Once you find the line containing "Marque a opção" in the data below, copy it and each following line exactly, up to and including the line containing "exibe os resultados.", and nothing else.

[Available records — start]

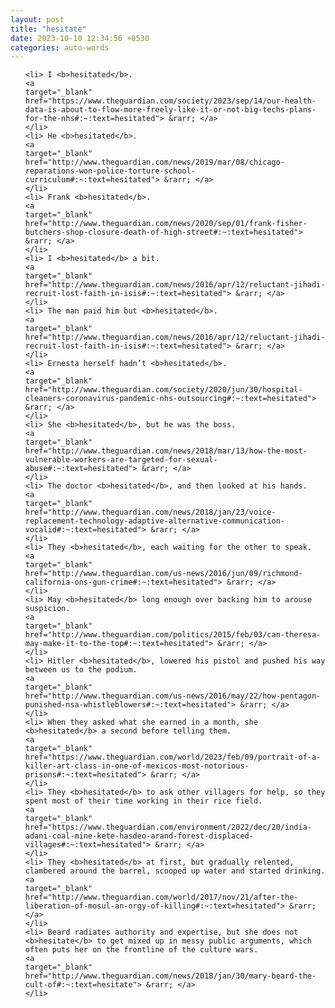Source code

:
 ```yaml
---
layout: post
title: "hesitate"
date: 2023-10-10 12:34:56 +0530
categories: auto-words
---
```

<ol>

    <li> I <b>hesitated</b>.
    <a 
    target="_blank" 
    href="https://www.theguardian.com/society/2023/sep/14/our-health-data-is-about-to-flow-more-freely-like-it-or-not-big-techs-plans-for-the-nhs#:~:text=hesitated"> &rarr; </a>
    </li>
    <li> He <b>hesitated</b>.
    <a 
    target="_blank" 
    href="http://www.theguardian.com/news/2019/mar/08/chicago-reparations-won-police-torture-school-curriculum#:~:text=hesitated"> &rarr; </a>
    </li>
    <li> Frank <b>hesitated</b>.
    <a 
    target="_blank" 
    href="http://www.theguardian.com/news/2020/sep/01/frank-fisher-butchers-shop-closure-death-of-high-street#:~:text=hesitated"> &rarr; </a>
    </li>
    <li> I <b>hesitated</b> a bit.
    <a 
    target="_blank" 
    href="http://www.theguardian.com/news/2016/apr/12/reluctant-jihadi-recruit-lost-faith-in-isis#:~:text=hesitated"> &rarr; </a>
    </li>
    <li> The man paid him but <b>hesitated</b>.
    <a 
    target="_blank" 
    href="http://www.theguardian.com/news/2016/apr/12/reluctant-jihadi-recruit-lost-faith-in-isis#:~:text=hesitated"> &rarr; </a>
    </li>
    <li> Ernesta herself hadn’t <b>hesitated</b>.
    <a 
    target="_blank" 
    href="http://www.theguardian.com/society/2020/jun/30/hospital-cleaners-coronavirus-pandemic-nhs-outsourcing#:~:text=hesitated"> &rarr; </a>
    </li>
    <li> She <b>hesitated</b>, but he was the boss.
    <a 
    target="_blank" 
    href="http://www.theguardian.com/news/2018/mar/13/how-the-most-vulnerable-workers-are-targeted-for-sexual-abuse#:~:text=hesitated"> &rarr; </a>
    </li>
    <li> The doctor <b>hesitated</b>, and then looked at his hands.
    <a 
    target="_blank" 
    href="http://www.theguardian.com/news/2018/jan/23/voice-replacement-technology-adaptive-alternative-communication-vocalid#:~:text=hesitated"> &rarr; </a>
    </li>
    <li> They <b>hesitated</b>, each waiting for the other to speak.
    <a 
    target="_blank" 
    href="http://www.theguardian.com/us-news/2016/jun/09/richmond-california-ons-gun-crime#:~:text=hesitated"> &rarr; </a>
    </li>
    <li> May <b>hesitated</b> long enough over backing him to arouse suspicion.
    <a 
    target="_blank" 
    href="http://www.theguardian.com/politics/2015/feb/03/can-theresa-may-make-it-to-the-top#:~:text=hesitated"> &rarr; </a>
    </li>
    <li> Hitler <b>hesitated</b>, lowered his pistol and pushed his way between us to the podium.
    <a 
    target="_blank" 
    href="http://www.theguardian.com/us-news/2016/may/22/how-pentagon-punished-nsa-whistleblowers#:~:text=hesitated"> &rarr; </a>
    </li>
    <li> When they asked what she earned in a month, she <b>hesitated</b> a second before telling them.
    <a 
    target="_blank" 
    href="https://www.theguardian.com/world/2023/feb/09/portrait-of-a-killer-art-class-in-one-of-mexicos-most-notorious-prisons#:~:text=hesitated"> &rarr; </a>
    </li>
    <li> They <b>hesitated</b> to ask other villagers for help, so they spent most of their time working in their rice field.
    <a 
    target="_blank" 
    href="https://www.theguardian.com/environment/2022/dec/20/india-adani-coal-mine-kete-hasdeo-arand-forest-displaced-villages#:~:text=hesitated"> &rarr; </a>
    </li>
    <li> They <b>hesitated</b> at first, but gradually relented, clambered around the barrel, scooped up water and started drinking.
    <a 
    target="_blank" 
    href="http://www.theguardian.com/world/2017/nov/21/after-the-liberation-of-mosul-an-orgy-of-killing#:~:text=hesitated"> &rarr; </a>
    </li>
    <li> Beard radiates authority and expertise, but she does not <b>hesitate</b> to get mixed up in messy public arguments, which often puts her on the frontline of the culture wars.
    <a 
    target="_blank" 
    href="http://www.theguardian.com/news/2018/jan/30/mary-beard-the-cult-of#:~:text=hesitate"> &rarr; </a>
    </li>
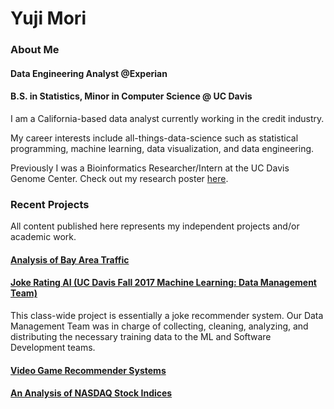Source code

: # Yuji Mori 

### About Me 

#### Data Engineering Analyst @Experian

#### B.S. in Statistics, Minor in Computer Science @ UC Davis

I am a California-based data analyst currently working in the credit industry.

My career interests include all-things-data-science such as statistical programming, machine learning, data visualization, and data engineering.

Previously I was a Bioinformatics Researcher/Intern at the UC Davis Genome Center. Check out my research poster [here](https://ypmori.github.io/URC_Poster_Submission_Mori.pdf). 

### Recent Projects

All content published here represents my independent projects and/or academic work.

#### [Analysis of Bay Area Traffic](https://laic5.github.io/traffic/)

#### [Joke Rating AI (UC Davis Fall 2017 Machine Learning: Data Management Team) ](https://ypmori.github.io/ECS171_Project_Report-3.pdf)
This class-wide project is essentially a joke recommender system. Our Data Management Team was in charge of collecting, cleaning, analyzing, and distributing the necessary training data to the ML and Software Development teams.

#### [Video Game Recommender Systems](https://ypmori.github.io/STA141C_Report.pdf)

#### [An Analysis of NASDAQ Stock Indices](https://ypmori.github.io/NASDAQ+Stock+Analysis)

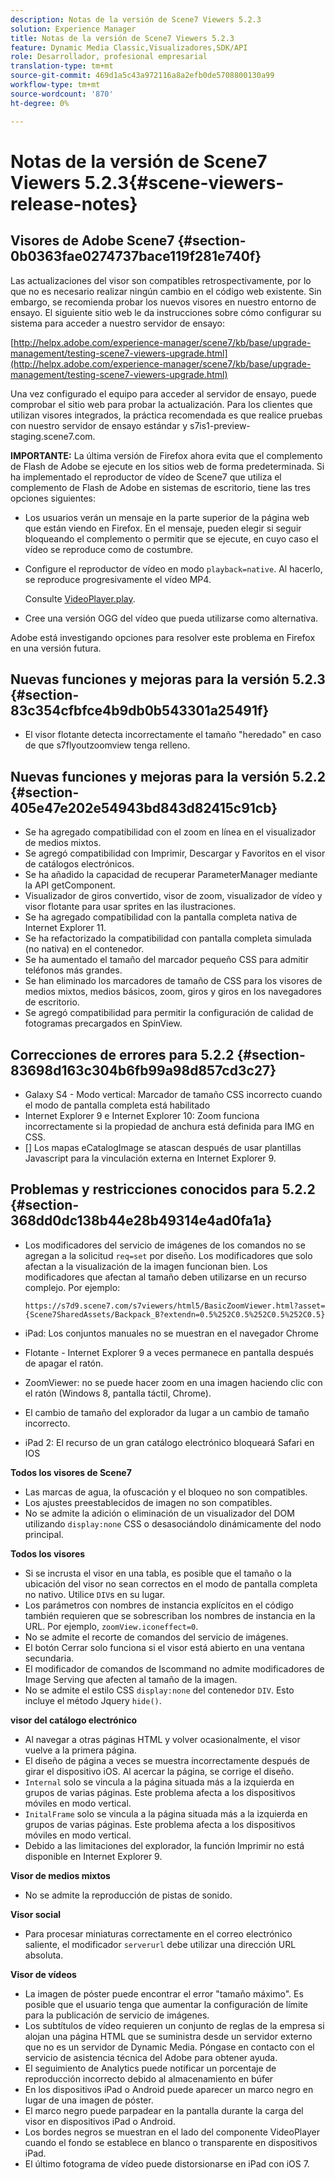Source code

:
 ```yaml
---
description: Notas de la versión de Scene7 Viewers 5.2.3
solution: Experience Manager
title: Notas de la versión de Scene7 Viewers 5.2.3
feature: Dynamic Media Classic,Visualizadores,SDK/API
role: Desarrollador, profesional empresarial
translation-type: tm+mt
source-git-commit: 469d1a5c43a972116a8a2efb0de5708800130a99
workflow-type: tm+mt
source-wordcount: '870'
ht-degree: 0%

---
```



# Notas de la versión de Scene7 Viewers 5.2.3{#scene-viewers-release-notes}

## Visores de Adobe Scene7 {#section-0b0363fae0274737bace119f281e740f}

Las actualizaciones del visor son compatibles retrospectivamente, por lo que no es necesario realizar ningún cambio en el código web existente. Sin embargo, se recomienda probar los nuevos visores en nuestro entorno de ensayo. El siguiente sitio web le da instrucciones sobre cómo configurar su sistema para acceder a nuestro servidor de ensayo:

[http://helpx.adobe.com/experience-manager/scene7/kb/base/upgrade-management/testing-scene7-viewers-upgrade.html](http://helpx.adobe.com/experience-manager/scene7/kb/base/upgrade-management/testing-scene7-viewers-upgrade.html)

Una vez configurado el equipo para acceder al servidor de ensayo, puede comprobar el sitio web para probar la actualización. Para los clientes que utilizan visores integrados, la práctica recomendada es que realice pruebas con nuestro servidor de ensayo estándar y s7is1-preview-staging.scene7.com.

**IMPORTANTE:** La última versión de Firefox ahora evita que el complemento de Flash de Adobe se ejecute en los sitios web de forma predeterminada. Si ha implementado el reproductor de vídeo de Scene7 que utiliza el complemento de Flash de Adobe en sistemas de escritorio, tiene las tres opciones siguientes:

* Los usuarios verán un mensaje en la parte superior de la página web que están viendo en Firefox. En el mensaje, pueden elegir si seguir bloqueando el complemento o permitir que se ejecute, en cuyo caso el vídeo se reproduce como de costumbre.
* Configure el reproductor de vídeo en modo `playback=native`. Al hacerlo, se reproduce progresivamente el vídeo MP4.

   Consulte [VideoPlayer.play](../../c-html5-s7-aem-asset-viewers/c-html5-video-reference/c-html5-video-cmdref/r-html5-video-viewer-conf-attrib-videoplayer-playback.md#reference-13ec45db4cd4443b842f310153623221).

* Cree una versión OGG del vídeo que pueda utilizarse como alternativa.

Adobe está investigando opciones para resolver este problema en Firefox en una versión futura.

## Nuevas funciones y mejoras para la versión 5.2.3 {#section-83c354cfbfce4b9db0b543301a25491f}

* El visor flotante detecta incorrectamente el tamaño &quot;heredado&quot; en caso de que s7flyoutzoomview tenga relleno.

## Nuevas funciones y mejoras para la versión 5.2.2 {#section-405e47e202e54943bd843d82415c91cb}

* Se ha agregado compatibilidad con el zoom en línea en el visualizador de medios mixtos.
* Se agregó compatibilidad con Imprimir, Descargar y Favoritos en el visor de catálogos electrónicos.
* Se ha añadido la capacidad de recuperar ParameterManager mediante la API getComponent.
* Visualizador de giros convertido, visor de zoom, visualizador de vídeo y visor flotante para usar sprites en las ilustraciones.
* Se ha agregado compatibilidad con la pantalla completa nativa de Internet Explorer 11.
* Se ha refactorizado la compatibilidad con pantalla completa simulada (no nativa) en el contenedor.
* Se ha aumentado el tamaño del marcador pequeño CSS para admitir teléfonos más grandes.
* Se han eliminado los marcadores de tamaño de CSS para los visores de medios mixtos, medios básicos, zoom, giros y giros en los navegadores de escritorio.
* Se agregó compatibilidad para permitir la configuración de calidad de fotogramas precargados en SpinView.

## Correcciones de errores para 5.2.2 {#section-83698d163c304b6fb99a98d857cd3c27}

* Galaxy S4 - Modo vertical: Marcador de tamaño CSS incorrecto cuando el modo de pantalla completa está habilitado
* Internet Explorer 9 e Internet Explorer 10: Zoom funciona incorrectamente si la propiedad de anchura está definida para IMG en CSS.
* [] Los mapas eCatalogImage se atascan después de usar plantillas Javascript para la vinculación externa en Internet Explorer 9.

## Problemas y restricciones conocidos para 5.2.2 {#section-368dd0dc138b44e28b49314e4ad0fa1a}

* Los modificadores del servicio de imágenes de los comandos no se agregan a la solicitud `req=set` por diseño. Los modificadores que solo afectan a la visualización de la imagen funcionan bien. Los modificadores que afectan al tamaño deben utilizarse en un recurso complejo. Por ejemplo:

   ```
   https://s7d9.scene7.com/s7viewers/html5/BasicZoomViewer.html?asset= {Scene7SharedAssets/Backpack_B?extendn=0.5%252C0.5%252C0.5%252C0.5}
   ```

* iPad: Los conjuntos manuales no se muestran en el navegador Chrome
* Flotante - Internet Explorer 9 a veces permanece en pantalla después de apagar el ratón.
* ZoomViewer: no se puede hacer zoom en una imagen haciendo clic con el ratón (Windows 8, pantalla táctil, Chrome).
* El cambio de tamaño del explorador da lugar a un cambio de tamaño incorrecto.
* iPad 2: El recurso de un gran catálogo electrónico bloqueará Safari en IOS

**Todos los visores de Scene7**

* Las marcas de agua, la ofuscación y el bloqueo no son compatibles.
* Los ajustes preestablecidos de imagen no son compatibles.
* No se admite la adición o eliminación de un visualizador del DOM utilizando `display:none` CSS o desasociándolo dinámicamente del nodo principal.

**Todos los visores**

* Si se incrusta el visor en una tabla, es posible que el tamaño o la ubicación del visor no sean correctos en el modo de pantalla completa no nativo. Utilice `DIV`s en su lugar.
* Los parámetros con nombres de instancia explícitos en el código también requieren que se sobrescriban los nombres de instancia en la URL. Por ejemplo, `zoomView.iconeffect=0`.
* No se admite el recorte de comandos del servicio de imágenes.
* El botón Cerrar solo funciona si el visor está abierto en una ventana secundaria.
* El modificador de comandos de Iscommand no admite modificadores de Image Serving que afecten al tamaño de la imagen.
* No se admite el estilo CSS `display:none` del contenedor `DIV`. Esto incluye el método Jquery `hide()`.

**visor del catálogo electrónico**

* Al navegar a otras páginas HTML y volver ocasionalmente, el visor vuelve a la primera página.
* El diseño de página a veces se muestra incorrectamente después de girar el dispositivo iOS. Al acercar la página, se corrige el diseño.
* `Internal` solo se vincula a la página situada más a la izquierda en grupos de varias páginas. Este problema afecta a los dispositivos móviles en modo vertical.
* `InitalFrame` solo se vincula a la página situada más a la izquierda en grupos de varias páginas. Este problema afecta a los dispositivos móviles en modo vertical.
* Debido a las limitaciones del explorador, la función Imprimir no está disponible en Internet Explorer 9.

**Visor de medios mixtos**

* No se admite la reproducción de pistas de sonido.

**Visor social**

* Para procesar miniaturas correctamente en el correo electrónico saliente, el modificador `serverurl` debe utilizar una dirección URL absoluta.

**Visor de vídeos**

* La imagen de póster puede encontrar el error &quot;tamaño máximo&quot;. Es posible que el usuario tenga que aumentar la configuración de límite para la publicación de servicio de imágenes.
* Los subtítulos de vídeo requieren un conjunto de reglas de la empresa si alojan una página HTML que se suministra desde un servidor externo que no es un servidor de Dynamic Media. Póngase en contacto con el servicio de asistencia técnica del Adobe para obtener ayuda.
* El seguimiento de Analytics puede notificar un porcentaje de reproducción incorrecto debido al almacenamiento en búfer
* En los dispositivos iPad o Android puede aparecer un marco negro en lugar de una imagen de póster.
* El marco negro puede parpadear en la pantalla durante la carga del visor en dispositivos iPad o Android.
* Los bordes negros se muestran en el lado del componente VideoPlayer cuando el fondo se establece en blanco o transparente en dispositivos iPad.
* El último fotograma de vídeo puede distorsionarse en iPad con iOS 7.

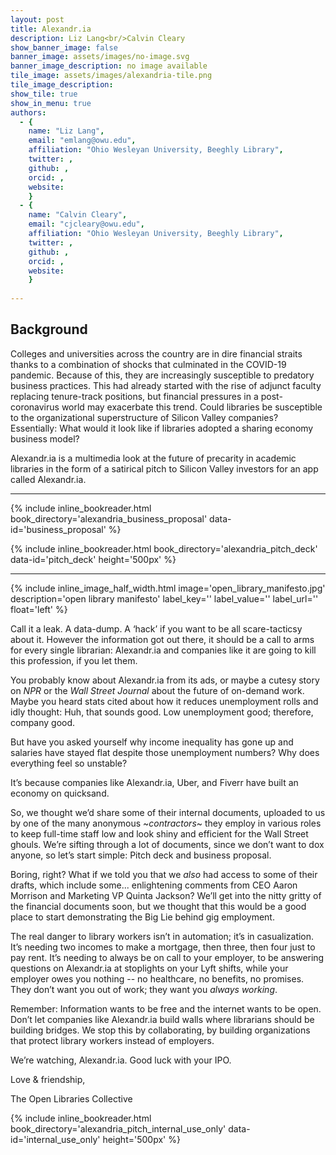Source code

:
 ```yaml
---
layout: post
title: Alexandr.ia
description: Liz Lang<br/>Calvin Cleary
show_banner_image: false
banner_image: assets/images/no-image.svg
banner_image_description: no image available
tile_image: assets/images/alexandria-tile.png
tile_image_description:
show_tile: true
show_in_menu: true
authors:
  - {
    name: "Liz Lang",
    email: "emlang@owu.edu",
    affiliation: "Ohio Wesleyan University, Beeghly Library",
    twitter: ,
    github: ,
    orcid: ,
    website: 
    }
  - {
    name: "Calvin Cleary",
    email: "cjcleary@owu.edu",
    affiliation: "Ohio Wesleyan University, Beeghly Library",
    twitter: ,
    github: ,
    orcid: ,
    website: 
    }
    
---
```


## Background

Colleges and universities across the country are in dire financial straits thanks to a combination of shocks that culminated in the COVID-19 pandemic. Because of this, they are increasingly susceptible to predatory business practices. This had already started with the rise of adjunct faculty replacing tenure-track positions, but financial pressures in a post-coronavirus world may exacerbate this trend. Could libraries be susceptible to the organizational superstructure of Silicon Valley companies? Essentially: What would it look like if libraries adopted a sharing economy business model?

Alexandr.ia is a multimedia look at the future of precarity in academic libraries in the form of a satirical pitch to Silicon Valley investors for an app called Alexandr.ia.

<hr/>

{% include inline_bookreader.html
    book_directory='alexandria_business_proposal'
    data-id='business_proposal'
%}

{% include inline_bookreader.html
    book_directory='alexandria_pitch_deck'
    data-id='pitch_deck'
    height='500px'
%}

<hr/>

{% include inline_image_half_width.html
    image='open_library_manifesto.jpg'
    description='open library manifesto'
    label_key=''
    label_value=''
    label_url=''
    float='left'
%}

<div id="open-library-collective">
    <p>Call it a leak. A data-dump. A ‘hack’ if you want to be all scare-tacticsy about it. However the information got out there, it should be a call to arms for every single librarian: Alexandr.ia and companies like it are going to kill this profession, if you let them.</p>
    <p>You probably know about Alexandr.ia from its ads, or maybe a cutesy story on <em>NPR</em> or the <em>Wall Street Journal</em> about the future of on-demand work. Maybe you heard stats cited about how it reduces unemployment rolls and idly thought: Huh, that sounds good. Low unemployment good; therefore, company good.</p>
    <p>But have you asked yourself why income inequality has gone up and salaries have stayed flat despite those unemployment numbers? Why does everything feel so unstable?</p>
    <p>It’s because companies like Alexandr.ia, Uber, and Fiverr have built an economy on quicksand.</p>
    <p>So, we thought we’d share some of their internal documents, uploaded to us by one of the many anonymous ~<em>contractors</em>~ they employ in various roles to keep full-time staff low and look shiny and efficient for the Wall Street ghouls. We’re sifting through a lot of documents, since we don’t want to dox anyone, so let’s start simple: Pitch deck and business proposal.</p>
    <p>Boring, right? What if we told you that we <em>also</em> had access to some of their drafts, which include some... enlightening comments from CEO Aaron Morrison and Marketing VP Quinta Jackson? We’ll get into the nitty gritty of the financial documents soon, but we thought that this would be a good place to start demonstrating the Big Lie behind gig employment.</p>
    <p>The real danger to library workers isn’t in automation; it’s in casualization. It’s needing two incomes to make a mortgage, then three, then four just to pay rent. It’s needing to always be on call to your employer, to be answering questions on Alexandr.ia at stoplights on your Lyft shifts, while your employer owes you nothing -- no healthcare, no benefits, no promises. They don’t want you out of work; they want you <em>always working</em>.</p>
    <p>Remember: Information wants to be free and the internet wants to be open. Don’t let companies like Alexandr.ia build walls where librarians should be building bridges. We stop this by collaborating, by building organizations that protect library workers instead of employers.</p>
    <p>We’re watching, Alexandr.ia. Good luck with your IPO.</p>
    <p>Love & friendship,</p>
    <p>The Open Libraries Collective</p>
</div>

{% include inline_bookreader.html
    book_directory='alexandria_pitch_internal_use_only'
    data-id='internal_use_only'
    height='500px'
%}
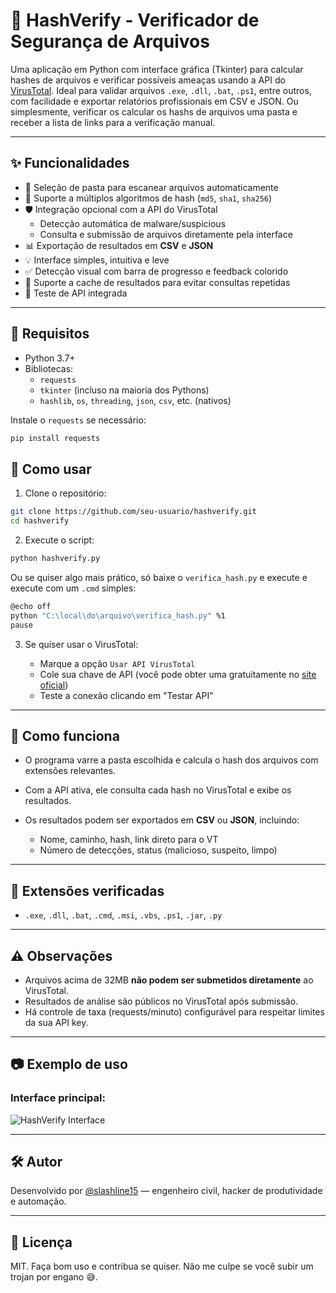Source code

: # 🔐 HashVerify - Verificador de Segurança de Arquivos


Uma aplicação em Python com interface gráfica (Tkinter) para calcular hashes de arquivos e verificar possíveis ameaças usando a API do [VirusTotal](https://www.virustotal.com/). Ideal para validar arquivos `.exe`, `.dll`, `.bat`, `.ps1`, entre outros, com facilidade e exportar relatórios profissionais em CSV e JSON. Ou simplesmente, verificar os calcular os hashs de arquivos uma pasta e receber a lista de links para a verificação manual.

---

## ✨ Funcionalidades

- 📁 Seleção de pasta para escanear arquivos automaticamente
- 🔐 Suporte a múltiplos algoritmos de hash (`md5`, `sha1`, `sha256`)
- 🛡️ Integração opcional com a API do VirusTotal
  - Detecção automática de malware/suspicious
  - Consulta e submissão de arquivos diretamente pela interface
- 📊 Exportação de resultados em **CSV** e **JSON**
- 💡 Interface simples, intuitiva e leve
- ✅ Detecção visual com barra de progresso e feedback colorido
- 📌 Suporte a cache de resultados para evitar consultas repetidas
- 🧪 Teste de API integrada

---

## 🧪 Requisitos

- Python 3.7+
- Bibliotecas:
  - `requests`
  - `tkinter` (incluso na maioria dos Pythons)
  - `hashlib`, `os`, `threading`, `json`, `csv`, etc. (nativos)

Instale o `requests` se necessário:

```bash
pip install requests
```

## 🚀 Como usar

1. Clone o repositório:

```bash
git clone https://github.com/seu-usuario/hashverify.git
cd hashverify
```

2. Execute o script:

```bash
python hashverify.py
```

Ou se quiser algo mais prático, só baixe o `verifica_hash.py` e execute e execute com um `.cmd` simples:

```bash
@echo off
python "C:\local\do\arquivo\verifica_hash.py" %1
pause
```


3. Se quiser usar o VirusTotal:

   * Marque a opção `Usar API VirusTotal`
   * Cole sua chave de API (você pode obter uma gratuitamente no [site oficial](https://www.virustotal.com/gui/join-us))
   * Teste a conexão clicando em "Testar API"

---

## 🧠 Como funciona

* O programa varre a pasta escolhida e calcula o hash dos arquivos com extensões relevantes.
* Com a API ativa, ele consulta cada hash no VirusTotal e exibe os resultados.
* Os resultados podem ser exportados em **CSV** ou **JSON**, incluindo:

  * Nome, caminho, hash, link direto para o VT
  * Número de detecções, status (malicioso, suspeito, limpo)

---

## 📁 Extensões verificadas

* `.exe`, `.dll`, `.bat`, `.cmd`, `.msi`, `.vbs`, `.ps1`, `.jar`, `.py`

---

## ⚠️ Observações

* Arquivos acima de 32MB **não podem ser submetidos diretamente** ao VirusTotal.
* Resultados de análise são públicos no VirusTotal após submissão.
* Há controle de taxa (requests/minuto) configurável para respeitar limites da sua API key.

---

## 📷 Exemplo de uso

### Interface principal:

![HashVerify Interface](https://github.com/user-attachments/assets/7d9da1d2-d202-4599-9a45-905dfe076fcf)

---

## 🛠 Autor

Desenvolvido por [@slashline15](https://github.com/slashline15) — engenheiro civil, hacker de produtividade e automação.

---

## 📄 Licença

MIT. Faça bom uso e contribua se quiser. Não me culpe se você subir um trojan por engano 😅.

[Available records — finish]

Final answer
   * Marque a opção `Usar API VirusTotal`
   * Cole sua chave de API (você pode obter uma gratuitamente no [site oficial](https://www.virustotal.com/gui/join-us))
   * Teste a conexão clicando em "Testar API"

---

## 🧠 Como funciona

* O programa varre a pasta escolhida e calcula o hash dos arquivos com extensões relevantes.
* Com a API ativa, ele consulta cada hash no VirusTotal e exibe os resultados.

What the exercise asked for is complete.